#### [Task requirements]
Report each line from the entries in which "amely" can be found.

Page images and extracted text
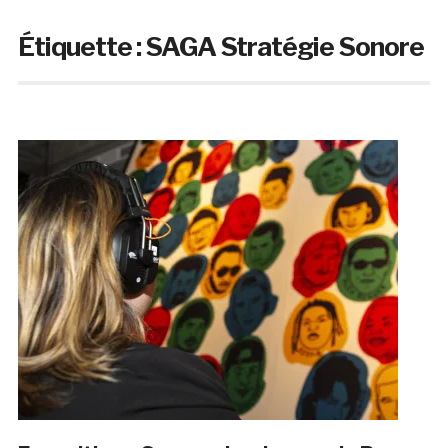
Étiquette :
SAGA Stratégie Sonore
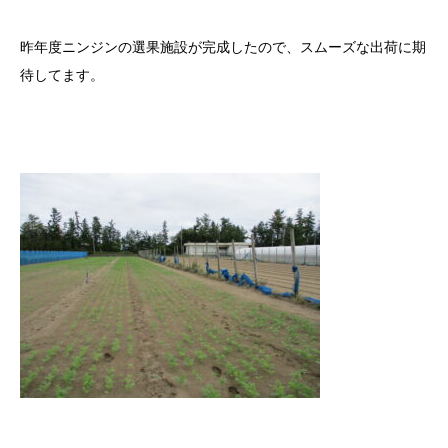
昨年度ニンジンの選果施設が完成したので、スムーズな出荷に期
待してます。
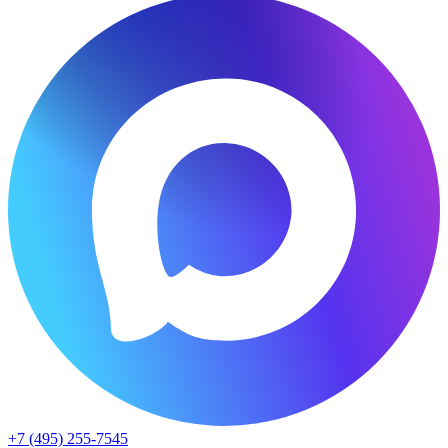
+7 (495) 255-7545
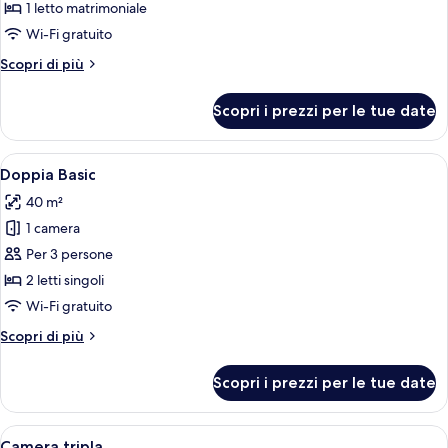
Camera
1 letto matrimoniale
Premium
Wi-Fi gratuito
Altri
Scopri di più
dettagli
per
Scopri i prezzi per le tue date
Camera
Premium
Apri
Camera d'albergo con due letti, una te
8
Doppia Basic
tutte
40 m²
le
1 camera
foto
per
Per 3 persone
Doppia
2 letti singoli
Basic
Wi-Fi gratuito
Altri
Scopri di più
dettagli
per
Scopri i prezzi per le tue date
Doppia
Basic
Apri
Camera d'albergo con due letti, una sc
9
Camera tripla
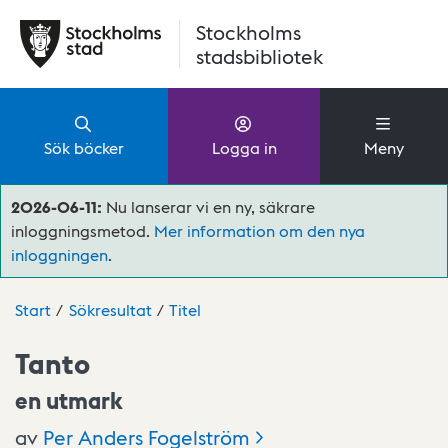
Hoppa till huvudinnehåll
Stockholms
stadsbibliotek
Sök böcker
Logga in
Meny
2026-06-11:
Nu lanserar vi en ny, säkrare
inloggningsmetod.
Mer information om den nya
inloggningen
.
Start
Sökresultat
Titel
Tanto
en utmark
av
Per Anders
Fogelström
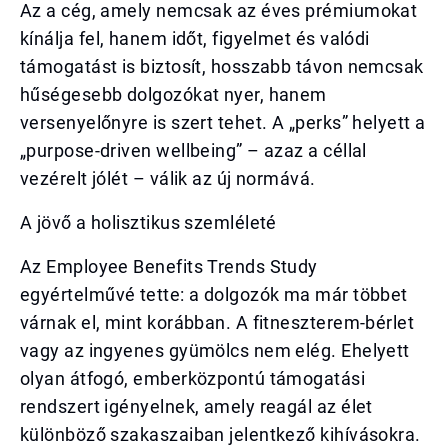
Az a cég, amely nemcsak az éves prémiumokat
kínálja fel, hanem időt, figyelmet és valódi
támogatást is biztosít, hosszabb távon nemcsak
hűségesebb dolgozókat nyer, hanem
versenyelőnyre is szert tehet. A „perks” helyett a
„purpose-driven wellbeing” – azaz a céllal
vezérelt jólét – válik az új normává.
A jövő a holisztikus szemléleté
Az Employee Benefits Trends Study
egyértelművé tette: a dolgozók ma már többet
várnak el, mint korábban. A fitneszterem-bérlet
vagy az ingyenes gyümölcs nem elég. Ehelyett
olyan átfogó, emberközpontú támogatási
rendszert igényelnek, amely reagál az élet
különböző szakaszaiban jelentkező kihívásokra.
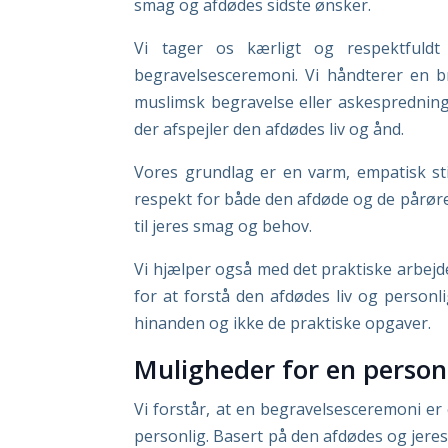
smag og afdødes sidste ønsker.
Vi tager os kærligt og respektfuldt
begravelsesceremoni. Vi håndterer en br
muslimsk begravelse eller askespredning
der afspejler den afdødes liv og ånd.
Vores grundlag er en varm, empatisk st
respekt for både den afdøde og de pårør
til jeres smag og behov.
Vi hjælper også med det praktiske arbej
for at forstå den afdødes liv og personli
hinanden og ikke de praktiske opgaver.
Muligheder for en person
Vi forstår, at en begravelsesceremoni er e
personlig. Basert på den afdødes og jeres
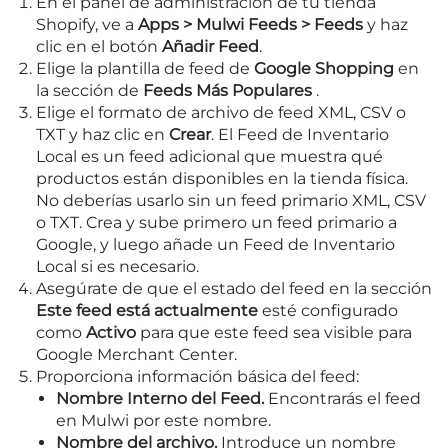
En el panel de administración de tu tienda
Shopify, ve a
Apps > Mulwi Feeds > Feeds
y haz
clic en el botón
Añadir Feed
.
Elige la plantilla de feed de
Google Shopping
en
la sección de
Feeds Más Populares
.
Elige el formato de archivo de feed XML, CSV o
TXT y haz clic en
Crear
. El Feed de Inventario
Local es un feed adicional que muestra qué
productos están disponibles en la tienda física.
No deberías usarlo sin un feed primario XML, CSV
o TXT. Crea y sube primero un feed primario a
Google, y luego añade un Feed de Inventario
Local si es necesario.
Asegúrate de que el estado del feed en la sección
Este feed está actualmente
esté configurado
como
Activo
para que este feed sea visible para
Google Merchant Center.
Proporciona información básica del feed:
Nombre Interno del Feed.
Encontrarás el feed
en Mulwi por este nombre.
Nombre del archivo.
Introduce un nombre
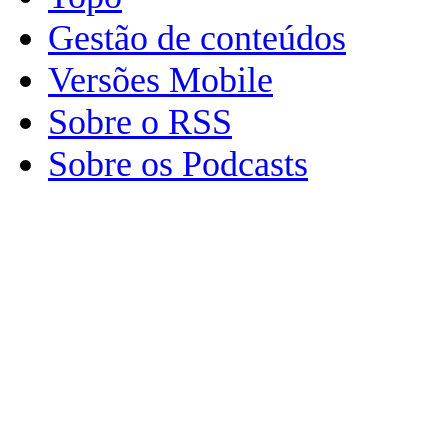
Gestão de conteúdos
Versões Mobile
Sobre o RSS
Sobre os Podcasts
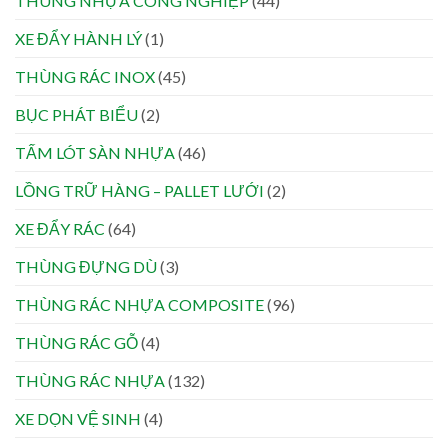
THÙNG NHỰA CÔNG NGHIỆP
(44)
XE ĐẨY HÀNH LÝ
(1)
THÙNG RÁC INOX
(45)
BỤC PHÁT BIỂU
(2)
TẤM LÓT SÀN NHỰA
(46)
LỒNG TRỮ HÀNG – PALLET LƯỚI
(2)
XE ĐẨY RÁC
(64)
THÙNG ĐỰNG DÙ
(3)
THÙNG RÁC NHỰA COMPOSITE
(96)
THÙNG RÁC GỖ
(4)
THÙNG RÁC NHỰA
(132)
XE DỌN VỆ SINH
(4)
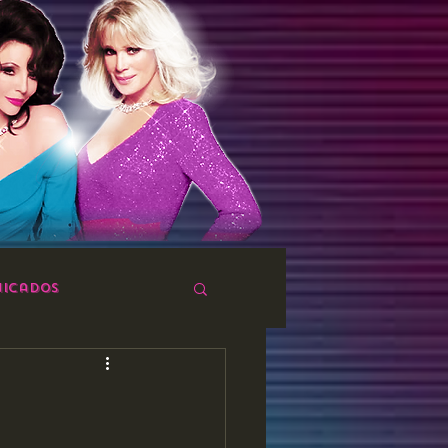
icados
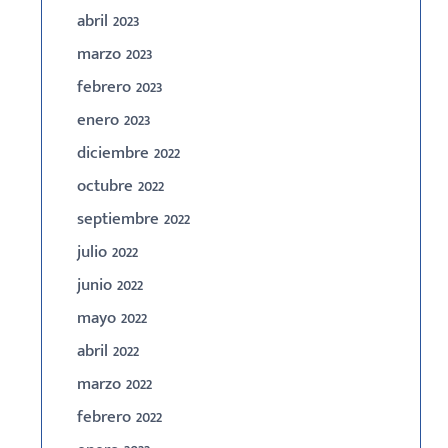
abril 2023
marzo 2023
febrero 2023
enero 2023
diciembre 2022
octubre 2022
septiembre 2022
julio 2022
junio 2022
mayo 2022
abril 2022
marzo 2022
febrero 2022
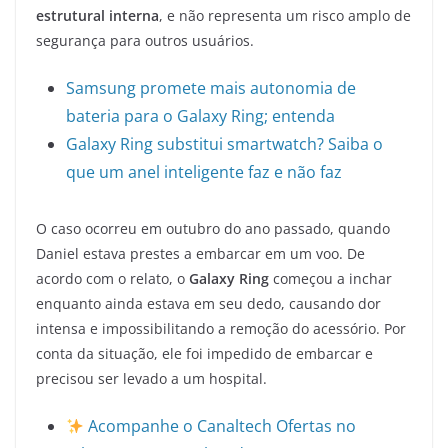
estrutural interna
, e não representa um risco amplo de
segurança para outros usuários.
Samsung promete mais autonomia de
bateria para o Galaxy Ring; entenda
Galaxy Ring substitui smartwatch? Saiba o
que um anel inteligente faz e não faz
O caso ocorreu em outubro do ano passado, quando
Daniel estava prestes a embarcar em um voo. De
acordo com o relato, o
Galaxy Ring
começou a inchar
enquanto ainda estava em seu dedo, causando dor
intensa e impossibilitando a remoção do acessório. Por
conta da situação, ele foi impedido de embarcar e
precisou ser levado a um hospital.
Acompanhe o Canaltech Ofertas no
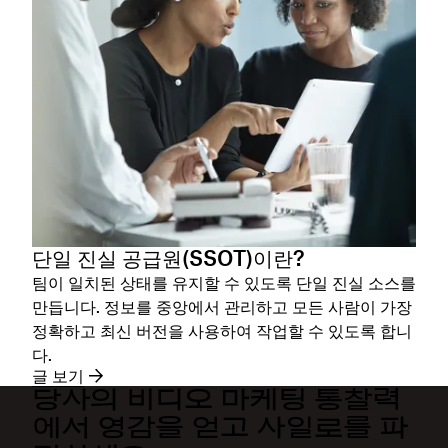
단일 진실 공급원(SSOT)이란?
팀이 일치된 상태를 유지할 수 있도록 단일 진실 소스를
만듭니다. 정보를 중앙에서 관리하고 모든 사람이 가장
정확하고 최신 버전을 사용하여 작업할 수 있도록 합니
다.
글 보기
당사의 비디오 마케팅 통찰력
에서 영감을 얻고 사일로를 파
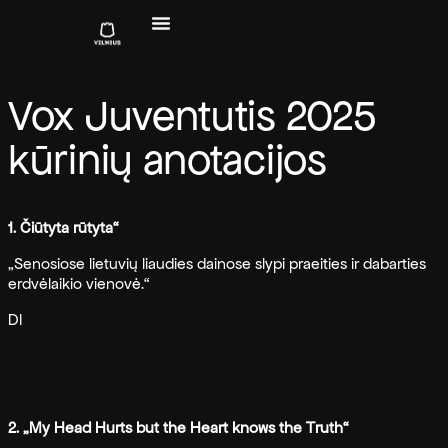
Vox Juventutis 2025
kūrinių anotacijos
1. Čiūtyta rūtyta“
„Senosiose lietuvių liaudies dainose slypi praeities ir dabarties
erdvėlaikio vienovė.“
DI
2. „My Head Hurts but the Heart knows the Truth“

#### [Result below]
Az a cég, amely nemcsak az éves prémiumokat
rendszert igényelnek, amely reagál az élet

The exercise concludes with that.